The Alcubierre drive is the example usually quoted. Supposedly there is now a design that doesn't require negative energy. The curvature of space-time within a solar system is relatively flat except near massive bodies such as stars and planets. The curvature required by the drive's warp field is probably large in the vicinity of the wall of the warp bubble where large tidal forces would be experienced. However, the whole concept is not something that I know much about. Even the experts often disagree about what is and isn't possible. Even if it isn't possible to construct such a drive, knowing exactly why it's impossible would provide valuable understanding of Physics.
This is good, though, because if you can only travel easily in flat space-time, with gravity being a barrier, it means that there's a reason we're not suddenly wiped out by an alien fleet. That's a fair trade off.
Heh. In Star Quest Online, to jump from Hyperdrive I to Hyperdrive V, some genius got the idea of...getting out of the system first, past the solar influence (which was around the Asteroid belt, Arbitrary) and boom. Gravitational bodies being a sort of 'coast' or 'seabed' is more than fine.
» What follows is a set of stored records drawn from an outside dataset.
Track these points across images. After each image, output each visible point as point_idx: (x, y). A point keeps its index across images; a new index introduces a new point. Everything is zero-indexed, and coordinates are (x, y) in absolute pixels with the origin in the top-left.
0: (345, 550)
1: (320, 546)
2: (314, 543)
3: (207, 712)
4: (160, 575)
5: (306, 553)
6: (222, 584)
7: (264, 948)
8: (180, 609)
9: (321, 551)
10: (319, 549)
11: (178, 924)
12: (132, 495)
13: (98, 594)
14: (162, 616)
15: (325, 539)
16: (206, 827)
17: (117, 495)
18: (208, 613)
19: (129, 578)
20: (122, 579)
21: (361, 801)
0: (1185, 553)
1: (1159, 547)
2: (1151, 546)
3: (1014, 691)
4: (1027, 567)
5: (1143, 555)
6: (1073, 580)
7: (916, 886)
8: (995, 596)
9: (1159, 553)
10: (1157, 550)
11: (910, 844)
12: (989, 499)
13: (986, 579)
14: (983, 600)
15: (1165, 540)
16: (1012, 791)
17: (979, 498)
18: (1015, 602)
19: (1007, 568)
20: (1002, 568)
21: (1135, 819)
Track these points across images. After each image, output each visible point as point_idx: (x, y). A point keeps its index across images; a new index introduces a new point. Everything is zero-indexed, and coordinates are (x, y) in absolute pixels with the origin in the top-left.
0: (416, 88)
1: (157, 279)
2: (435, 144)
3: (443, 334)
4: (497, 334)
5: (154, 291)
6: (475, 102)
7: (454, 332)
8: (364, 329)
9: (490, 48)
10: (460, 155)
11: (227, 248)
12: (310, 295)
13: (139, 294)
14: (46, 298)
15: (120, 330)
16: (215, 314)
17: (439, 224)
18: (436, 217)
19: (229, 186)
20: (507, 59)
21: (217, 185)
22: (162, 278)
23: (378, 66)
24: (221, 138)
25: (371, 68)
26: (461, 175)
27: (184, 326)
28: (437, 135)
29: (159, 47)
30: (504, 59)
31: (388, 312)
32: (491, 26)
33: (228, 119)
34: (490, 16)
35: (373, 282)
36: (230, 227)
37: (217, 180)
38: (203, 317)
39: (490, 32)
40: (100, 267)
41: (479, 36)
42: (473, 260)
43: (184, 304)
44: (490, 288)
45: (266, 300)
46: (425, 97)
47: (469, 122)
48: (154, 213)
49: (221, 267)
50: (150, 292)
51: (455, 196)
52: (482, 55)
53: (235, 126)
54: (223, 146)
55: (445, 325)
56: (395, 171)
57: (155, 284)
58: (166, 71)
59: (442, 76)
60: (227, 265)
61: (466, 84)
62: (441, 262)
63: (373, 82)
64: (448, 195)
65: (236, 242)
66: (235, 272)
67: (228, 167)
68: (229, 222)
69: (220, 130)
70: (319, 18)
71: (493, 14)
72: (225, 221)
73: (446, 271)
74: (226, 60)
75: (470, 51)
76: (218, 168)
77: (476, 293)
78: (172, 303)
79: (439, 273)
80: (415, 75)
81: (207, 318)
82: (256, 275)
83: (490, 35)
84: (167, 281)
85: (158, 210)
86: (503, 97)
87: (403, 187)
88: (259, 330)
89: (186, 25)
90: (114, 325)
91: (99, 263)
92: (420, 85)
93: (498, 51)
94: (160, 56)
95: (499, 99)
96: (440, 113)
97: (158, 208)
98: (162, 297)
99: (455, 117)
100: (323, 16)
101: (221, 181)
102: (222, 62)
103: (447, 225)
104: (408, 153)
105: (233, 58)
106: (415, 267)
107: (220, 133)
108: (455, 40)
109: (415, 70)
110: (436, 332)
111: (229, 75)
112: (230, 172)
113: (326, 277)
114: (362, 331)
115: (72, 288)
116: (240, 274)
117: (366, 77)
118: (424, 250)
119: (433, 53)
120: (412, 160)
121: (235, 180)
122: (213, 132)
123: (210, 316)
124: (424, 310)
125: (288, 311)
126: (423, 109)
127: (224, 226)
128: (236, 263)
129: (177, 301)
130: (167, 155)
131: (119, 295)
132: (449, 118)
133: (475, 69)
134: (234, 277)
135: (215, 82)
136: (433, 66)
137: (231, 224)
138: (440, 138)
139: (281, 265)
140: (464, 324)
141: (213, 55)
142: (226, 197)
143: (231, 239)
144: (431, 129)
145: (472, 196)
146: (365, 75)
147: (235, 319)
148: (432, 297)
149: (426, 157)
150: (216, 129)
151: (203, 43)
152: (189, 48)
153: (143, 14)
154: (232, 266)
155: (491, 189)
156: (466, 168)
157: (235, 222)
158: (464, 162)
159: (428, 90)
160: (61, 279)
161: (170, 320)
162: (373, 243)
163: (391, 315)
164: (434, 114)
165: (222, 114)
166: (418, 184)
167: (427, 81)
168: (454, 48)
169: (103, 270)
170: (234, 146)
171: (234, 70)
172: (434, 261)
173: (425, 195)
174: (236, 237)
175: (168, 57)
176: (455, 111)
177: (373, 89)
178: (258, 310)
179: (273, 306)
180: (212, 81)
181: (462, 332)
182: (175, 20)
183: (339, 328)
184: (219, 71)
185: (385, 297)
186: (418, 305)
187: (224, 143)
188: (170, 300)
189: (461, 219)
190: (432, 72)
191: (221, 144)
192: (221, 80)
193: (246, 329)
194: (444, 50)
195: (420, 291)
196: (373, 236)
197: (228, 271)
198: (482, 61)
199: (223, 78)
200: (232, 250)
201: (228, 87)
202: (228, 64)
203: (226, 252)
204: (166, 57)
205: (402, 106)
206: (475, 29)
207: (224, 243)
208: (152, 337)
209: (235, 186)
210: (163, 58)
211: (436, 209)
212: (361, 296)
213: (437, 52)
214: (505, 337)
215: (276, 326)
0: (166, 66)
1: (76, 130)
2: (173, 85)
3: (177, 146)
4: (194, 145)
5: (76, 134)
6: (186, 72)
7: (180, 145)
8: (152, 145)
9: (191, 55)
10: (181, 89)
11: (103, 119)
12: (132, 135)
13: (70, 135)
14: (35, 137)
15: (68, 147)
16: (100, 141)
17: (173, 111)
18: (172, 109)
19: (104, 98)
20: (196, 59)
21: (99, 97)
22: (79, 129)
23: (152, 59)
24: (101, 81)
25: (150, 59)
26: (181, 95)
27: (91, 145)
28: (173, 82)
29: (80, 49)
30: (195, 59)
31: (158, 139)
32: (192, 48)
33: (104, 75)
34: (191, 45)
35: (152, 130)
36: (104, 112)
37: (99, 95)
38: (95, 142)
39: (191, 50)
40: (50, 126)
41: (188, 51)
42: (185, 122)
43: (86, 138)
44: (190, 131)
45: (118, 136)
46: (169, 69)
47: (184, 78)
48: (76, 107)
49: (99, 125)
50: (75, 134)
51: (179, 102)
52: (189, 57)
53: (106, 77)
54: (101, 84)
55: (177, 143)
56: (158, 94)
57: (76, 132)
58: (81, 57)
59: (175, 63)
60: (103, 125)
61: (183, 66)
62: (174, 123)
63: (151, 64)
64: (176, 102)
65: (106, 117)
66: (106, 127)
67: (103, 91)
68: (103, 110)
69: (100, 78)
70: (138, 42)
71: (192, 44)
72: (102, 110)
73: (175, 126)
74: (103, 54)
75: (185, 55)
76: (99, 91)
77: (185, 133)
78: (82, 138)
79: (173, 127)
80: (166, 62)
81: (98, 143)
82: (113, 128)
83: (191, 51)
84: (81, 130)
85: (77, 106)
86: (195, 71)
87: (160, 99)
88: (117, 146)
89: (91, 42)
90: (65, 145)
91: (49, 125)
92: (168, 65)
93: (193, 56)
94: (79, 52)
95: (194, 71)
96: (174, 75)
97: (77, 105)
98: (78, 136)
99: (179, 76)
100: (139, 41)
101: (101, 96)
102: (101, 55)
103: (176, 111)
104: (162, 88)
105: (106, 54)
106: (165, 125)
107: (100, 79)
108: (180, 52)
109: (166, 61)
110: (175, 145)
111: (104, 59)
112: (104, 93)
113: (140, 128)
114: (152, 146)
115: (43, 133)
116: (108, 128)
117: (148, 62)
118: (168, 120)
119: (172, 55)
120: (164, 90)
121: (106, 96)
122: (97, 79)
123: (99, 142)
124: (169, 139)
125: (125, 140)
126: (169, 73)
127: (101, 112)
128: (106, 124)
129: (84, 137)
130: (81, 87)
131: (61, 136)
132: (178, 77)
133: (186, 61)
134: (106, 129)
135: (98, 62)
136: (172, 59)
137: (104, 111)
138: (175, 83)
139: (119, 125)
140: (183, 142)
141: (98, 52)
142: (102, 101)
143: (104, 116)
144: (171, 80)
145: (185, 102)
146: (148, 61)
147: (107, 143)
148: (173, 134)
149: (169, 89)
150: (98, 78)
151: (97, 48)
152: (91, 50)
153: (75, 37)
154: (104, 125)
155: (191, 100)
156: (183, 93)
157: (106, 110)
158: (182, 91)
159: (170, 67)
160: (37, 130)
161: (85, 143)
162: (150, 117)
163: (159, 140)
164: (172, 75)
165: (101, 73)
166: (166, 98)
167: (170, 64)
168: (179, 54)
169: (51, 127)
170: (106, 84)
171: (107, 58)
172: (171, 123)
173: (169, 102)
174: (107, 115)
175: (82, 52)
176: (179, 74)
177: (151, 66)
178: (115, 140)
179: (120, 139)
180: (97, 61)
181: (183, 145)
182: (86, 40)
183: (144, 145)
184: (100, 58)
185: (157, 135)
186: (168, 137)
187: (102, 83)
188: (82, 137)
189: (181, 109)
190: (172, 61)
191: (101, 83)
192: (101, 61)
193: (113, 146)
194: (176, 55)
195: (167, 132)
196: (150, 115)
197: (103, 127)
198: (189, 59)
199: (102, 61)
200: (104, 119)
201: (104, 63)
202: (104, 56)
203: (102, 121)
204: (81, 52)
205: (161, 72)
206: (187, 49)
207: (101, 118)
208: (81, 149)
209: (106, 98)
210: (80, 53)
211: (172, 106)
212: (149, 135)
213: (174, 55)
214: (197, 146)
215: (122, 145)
Sure a Star Destroyer can't just pop out over D.C, but that's a fair trade, isn't it?
Post-9/11 we now know that accident isn't the only source of danger. Having our beautiful Star Trek dream hijacked by radicals could have disastrous consequences.
Having it hijacked means at worst they burn it up on a course that might take it over a city. Space throws worse at us every day, and while atmospheric distribution will not be enviable, it'll be a fraction of a fraction of any atmospheric bomb test we've done.
We need to stop being so damn scared of nuclear power, nuclear accidents, nuclear mishap. Fukushima did not kill the Pacific, Chernobyl did not kill Kiev to its south, Three Mile didn't do jack. It's all overblown. Respect nuclear, manage it properly, yes, but it's not a world-ender.